Diffusion MRI measures the movement of both extracellular and intracellular water within an image voxel [18, 29] and has increasingly been applied in brain tumors and, in some cases, for therapeutic monitoring and prognosis [12–16, 19, 21, 22, 29–31]. A recent study has inferred based on correlation with perfusion that focal anaplasia in DIPG can be identified with diffusion imaging , and that diffusion changes after radiotherapy may correlate with survival . Our results suggest diffusion metrics can define clinically distinct subgroups of pediatric DIPG, with lower tumor ADC at initial presentation predictive of aggressive clinical behavior. Low ADC in clinically more aggressive tumors suggest these may represent higher grade tumors at presentation, similar to prior studies of adult glioma in which ADC values inversely correlated to cell density and nuclear area to total cytoplasm ratio [12, 14, 15]. This is also supported by tissue specimens available in select patients in our cohort that showed grade III or IV histology in low ADC tumors and grade II histology in a high ADC tumor. It is noteworthy, that while the latter patient showed grade II histological features within pons at autopsy, the distant tumor nodules displayed grade IV features, suggesting diverse biology and evolution pattern.
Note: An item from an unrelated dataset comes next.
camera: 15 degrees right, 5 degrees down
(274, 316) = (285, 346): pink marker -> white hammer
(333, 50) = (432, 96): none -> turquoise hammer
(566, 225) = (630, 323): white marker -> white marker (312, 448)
This is also the first study to note potential gender differences in survival of DIPG. There was a trend toward worse survival in boys. Interestingly, low ADC tumors were found only in boys, whereas high ADC tumors were found in both boys and girls (Table 1). The low ADC tumors appeared to account entirely for the trend toward worse survival in the boys of this cohort.
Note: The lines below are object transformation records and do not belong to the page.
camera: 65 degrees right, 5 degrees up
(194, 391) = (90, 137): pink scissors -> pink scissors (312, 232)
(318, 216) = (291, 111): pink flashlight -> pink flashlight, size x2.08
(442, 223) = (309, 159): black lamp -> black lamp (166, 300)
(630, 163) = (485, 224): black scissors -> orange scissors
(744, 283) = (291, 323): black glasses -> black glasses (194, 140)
Recent studies have identified somatic mutation of the H3F3A gene encoding the histone 3.3 or HIST1H3B gene encoding Histone 3.1 that results specifically in lysine 27-to-methionine (K27M) substitution in over 30 % of pediatric high-grade gliomas  and 70 % of DIPG cases, [24, 26]. Interestingly, K27M gliomas often have distinct midline location pattern, including thalamus and pons with K27M molecular signatures closely resembling mid to late fetal stages of striatum and thalamus that might suggest potential tumor cellular origins . Given frequent K27M mutation in midline pediatric gliomas, we were curious regarding the K27M status in our autopsy samples. Here, we observed K27M mutation in a high ADC tumor but not in low ADC tumor. The significance of this may be better understood with a larger cohort.
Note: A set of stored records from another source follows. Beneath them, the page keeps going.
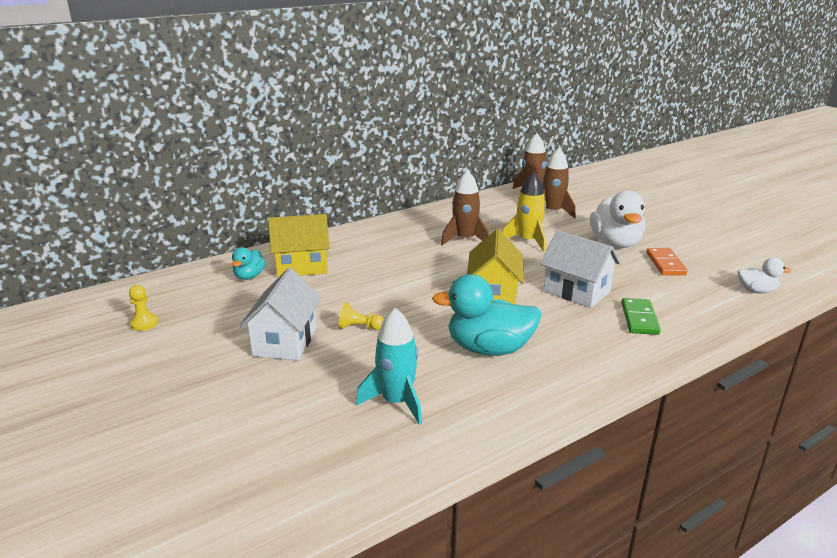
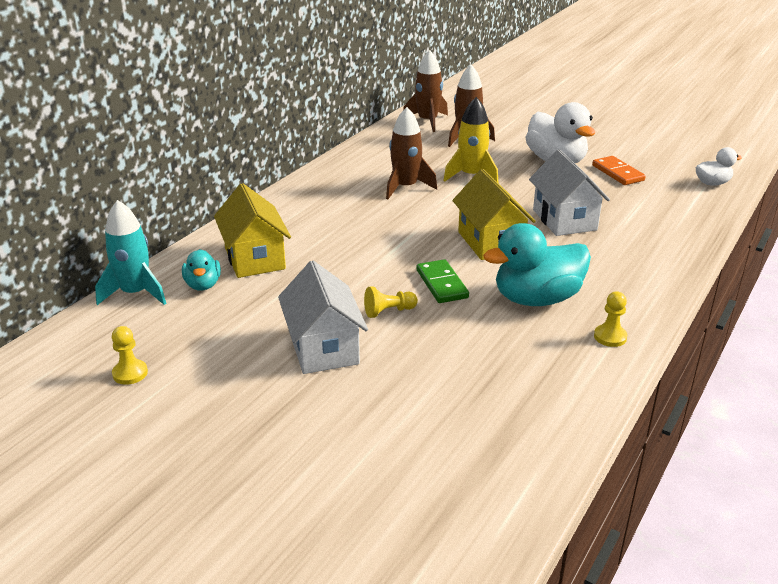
camera: 25 degrees left, 5 degrees up
(302, 266) = (254, 258): yellow house -> yellow house turned 75 degrees counterclockwise
(396, 402) = (500, 376): turquoise rocket -> turquoise rocket (135, 293)
(524, 397) = (610, 337): none -> yellow pawn
(576, 291) = (564, 220): white house -> white house turned 60 degrees clockwise
(639, 319) = (641, 234): green domino -> green domino (442, 284)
This study is limited by its low sample size and retrospective nature, as treatment decisions are often based on many factors, including patient quality of life and parental input regarding goals of care. Although we found that therapies were not different between low and high ADC groups, three of eight patients initiated on with low ADC tumors were unable to complete radiotherapy because of poor quality of life and the wishes of their parents. Steroid administration could potentially alter tumor ADC, but this was not different between low and high ADC groups. Another limitation is the paucity of histological data and the nature of the autopsy specimens that reflects the disease state at the end of the patient’s course, rather than what would potentially be found at the time of diagnosis.
ADC may identify distinct subgroups of pediatric DIPG and may be a useful noninvasive marker for patient selection in clinical trials.
The authors express our sincere gratitude to Dr. Terri Haddix for her assistance in histologic preparations and photography of specimens.
Conflict of interest
There are no conflicts of interest or funding source to disclose.